I have a lexer, written with ply. Lexer has two states: string and macros. Macros is a special expression put in curly braces. Lexer is very simple:
states = (
('macro', 'exclusive'),
)
t_STRING = [^{] # any char but curly brace
def t_lcurlybrace(t):
r'{'
t.lexer.begin('macro')
... some other tokens for macro state
def t_macro_rcurlybrace(t):
r'}'
t.lexer.begin('INITIAL')
So basically it works like this:
Two plus two is {2 + 2}
Lexer produces tokens like STRING, NUMBER, OPERATOR, NUMBER for this line.
But I'm stuck with error handling. If input is
Two plus two is {2 + 2
lexer produces the same stream of tokens as before. The only difference is the state of lexer in the end (macro, not INITIAL).
I want to raise an error in such case, but I can't find any built in hooks in lex for such task.
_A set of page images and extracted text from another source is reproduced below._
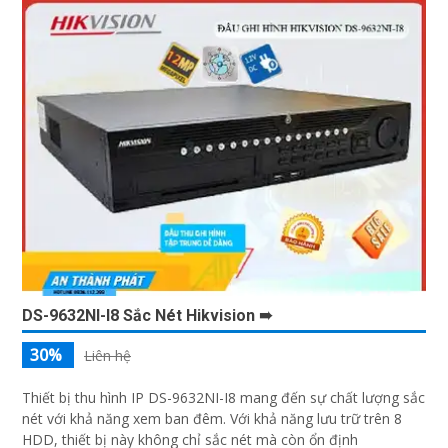
DS-9632NI-I8 Sắc Nét Hikvision ➠
30%
Liên hệ
Thiết bị thu hình IP DS-9632NI-I8 mang đến sự chất lượng sắc
nét với khả năng xem ban đêm. Với khả năng lưu trữ trên 8
HDD, thiết bị này không chỉ sắc nét mà còn ổn định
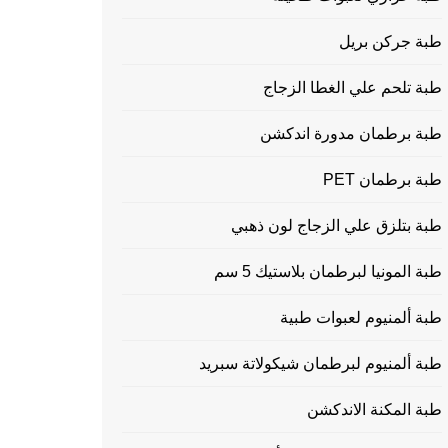
طبة جركن بريل
طبة تلحم علي الغطا الزجاج
طبة برطمان مدورة اندكشن
طبة برطمان PET
طبة بتلزق علي الزجاج لون ذهبي
طبة المونيا لبرطمان بلاستيك 5 سم
طبة ألمنيوم لعبوات طبية
طبة ألمنيوم لبرطمان شيكولاتة سبريد
طبة المكنة الاندكشن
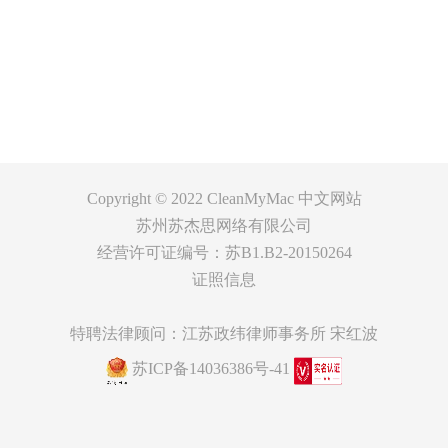
支持
关于
客服
Copyright © 2022
CleanMyMac 中文网站
苏州苏杰思网络有限公司
经营许可证编号：苏B1.B2-20150264
证照信息
特聘法律顾问：江苏政纬律师事务所 宋红波
苏ICP备14036386号-41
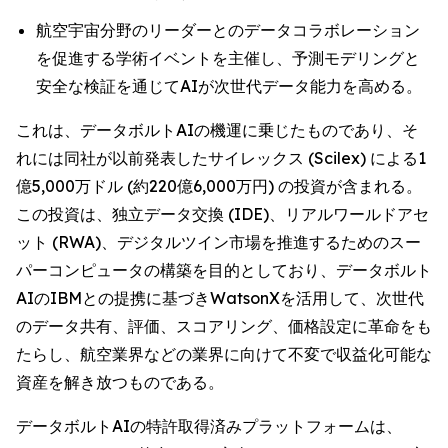
航空宇宙分野のリーダーとのデータコラボレーション
を促進する学術イベントを主催し、予測モデリングと
安全な検証を通じてAIが次世代データ能力を高める。
これは、データボルトAIの機運に乗じたものであり、そ
れには同社が以前発表したサイレックス (Scilex) による1
億5,000万ドル (約220億6,000万円) の投資が含まれる。
この投資は、独立データ交換 (IDE)、リアルワールドアセ
ット (RWA)、デジタルツイン市場を推進するためのスー
パーコンピュータの構築を目的としており、データボルト
AIのIBMとの提携に基づきWatsonXを活用して、次世代
のデータ共有、評価、スコアリング、価格設定に革命をも
たらし、航空業界などの業界に向けて不変で収益化可能な
資産を解き放つものである。
データボルトAIの特許取得済みプラットフォームは、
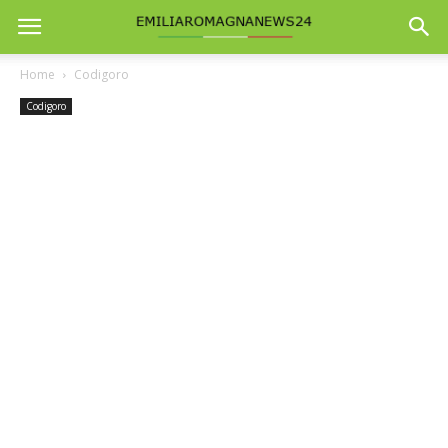
Home
Codigoro
Codigoro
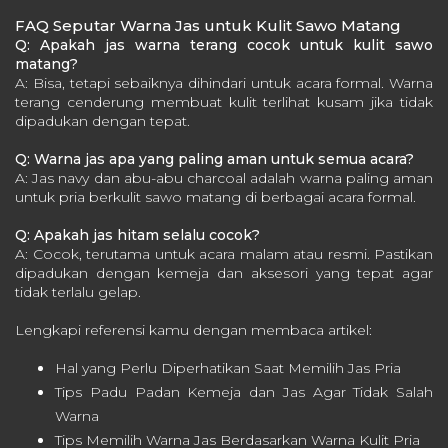
FAQ Seputar Warna Jas untuk Kulit Sawo Matang
Q: Apakah jas warna terang cocok untuk kulit sawo
matang?
A: Bisa, tetapi sebaiknya dihindari untuk acara formal. Warna
terang cenderung membuat kulit terlihat kusam jika tidak
dipadukan dengan tepat.
Q: Warna jas apa yang paling aman untuk semua acara?
A: Jas navy dan abu-abu charcoal adalah warna paling aman
untuk pria berkulit sawo matang di berbagai acara formal.
Q: Apakah jas hitam selalu cocok?
A: Cocok, terutama untuk acara malam atau resmi. Pastikan
dipadukan dengan kemeja dan aksesori yang tepat agar
tidak terlalu gelap.
Lengkapi referensi kamu dengan membaca artikel:
Hal yang Perlu Diperhatikan Saat Memilih Jas Pria
Tips Padu Padan Kemeja dan Jas Agar Tidak Salah
Warna
Tips Memilih Warna Jas Berdasarkan Warna Kulit Pria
Now my guess is to wrap a lexer in a wrapper, which will check the state of the lexer, when all input is consumed.
UPDATE:
I tried to use t_eof like this: def t_eof(t): if t.lexer.current_state() != 'INITIAL': raise Exception('Unbalanced brackets')
but it didn't work.
UPDATE2:
t_eof must be defined as t_macro_eof, as EOF is reached during "macro" state, so it can be done like:
def t_macro_eof(t):
raise Exception('Unbalanced brackets')
You can check the state in the EOF handler